We lived in rural Washington state for a decade. In the mountains east of Seattle. I wore heels to work in the city, and wellies at home. We had a resident elk herd of about 500 head next to our kid’s school, but we never saw or heard hunters. The only gunshots we ever heard in all those years were when a crazy guy created a survivalist bunker not far from our home in the woods. Then had to be forcibly removed from it by the ATF and state police after going on a murderous rampage. A survivalist bunker sounded extreme back then, as we were instructed by federal law enforcement via loud speaker flying over our house in a helicopter to ‘Stay in your home, lock the door, draw the curtains and keep away from windows.’ We all sat on our bed with our kids and Emilie’s sleepover friend that Saturday, trying to keep everyone calm. Our house was on the local news live as we sat and watched it from the cameras on news helicopters flying over. And on the national news that night with the blanket press coverage of such an unusual event. And now? In the US in 2022 a survivalist bunker and a murderous psycho armed to the teeth wouldn’t rate in the top 20 news stories.

On The Hunt

First, let me say that I do not like guns. I was raised in a house filled to the gills with them. My Dad was almost always armed, even up until right before he died. (🙄 Don’t even get me started) As children, we were instructed to assume every gun in our house was loaded, because they were. ‘No sense in having a gun if it’s not ready to shoot.’ Was my father’s horrific parenting philosophy. Needless to say, I have never had a gun in my own home. And I never will. Jeff, a US veteran, is even more vehemently opposed to firearms than I am.
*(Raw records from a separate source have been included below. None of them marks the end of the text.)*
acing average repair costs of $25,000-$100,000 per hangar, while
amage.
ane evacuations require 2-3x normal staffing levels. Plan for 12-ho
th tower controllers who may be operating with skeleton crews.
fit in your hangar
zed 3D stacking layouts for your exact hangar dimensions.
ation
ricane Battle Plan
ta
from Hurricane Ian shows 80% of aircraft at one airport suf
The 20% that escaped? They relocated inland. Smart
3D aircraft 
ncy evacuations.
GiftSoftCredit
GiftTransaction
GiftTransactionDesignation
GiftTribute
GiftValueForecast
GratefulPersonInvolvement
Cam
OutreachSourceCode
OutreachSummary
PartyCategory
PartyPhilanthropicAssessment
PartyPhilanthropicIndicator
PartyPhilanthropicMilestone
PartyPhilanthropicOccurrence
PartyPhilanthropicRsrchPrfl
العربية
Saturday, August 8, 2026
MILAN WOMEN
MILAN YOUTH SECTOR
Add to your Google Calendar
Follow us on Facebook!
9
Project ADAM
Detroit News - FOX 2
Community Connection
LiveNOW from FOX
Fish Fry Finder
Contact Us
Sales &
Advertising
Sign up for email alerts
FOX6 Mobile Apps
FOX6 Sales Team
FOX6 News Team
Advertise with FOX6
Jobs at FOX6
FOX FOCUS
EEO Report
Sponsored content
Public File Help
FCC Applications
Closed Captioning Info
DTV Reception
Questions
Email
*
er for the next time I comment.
Having said that, I have fired guns growing up. I have been hunting (although never shot anything) and am not against legal hunting, as such. If it is to put food on your table. If you kill it you should eat it. Personally, I wouldn’t eat it, being more of a pescatarian. But to each his own. There are certain populations of animals that are out of control here in Galicia because the top predator populations were decimated over the centuries. And hunting provides food for the people, and thins the herd. I am speaking now of wild boar hunting. It is part of the culture of Galicia.

A Little Too Close To Home

Yesterday, we were awakened by gunshots very close by. I know this because I rolled over and said to Jeff ‘That’s pretty close.’ And when I said ‘close’ I meant on our land not far from our barn. We got dressed and went outside. Dogs were barking with their floppy ears flying, then with their noses to the ground. Clearly, on the scent of their quarry. Hunters were following them kitted out in their gear.

When we moved into our house we told the owners we were planning to fence the land. They informed us we needed to put in a gate. So hunters could cross our property. ‘Its not a law. But if you want to be a good neighbor you will do it.’

I stood and watched one hunter shoot at something. He missed, I guess. The dogs took off after it. He followed, then hopped over the fence and out on to the Camino filled with a group of very surprised Pilgrims. Men with guns and the Camino don’t often seem to go together. Unless you walk in the autumn. His dogs took off into the field with the horses. He followed over the fence. The horses were not pleased.

We see men with trailers filled with hunting dogs, with dead boars strapped to the top. It’s not my lifestyle, but is part of the culture dating back centuries. Who are we to judge? But I would advise Pilgrims to keep their eyes peeled and their ears perked for hunters and their dogs when walking this time of year anywhere in rural Spain. Just one more reason to wear the brightest clothing walking on the trail – rainy day or no. It wouldn’t do you any favors to looked like a bulky wild boar through the trees these days in rural Galicia.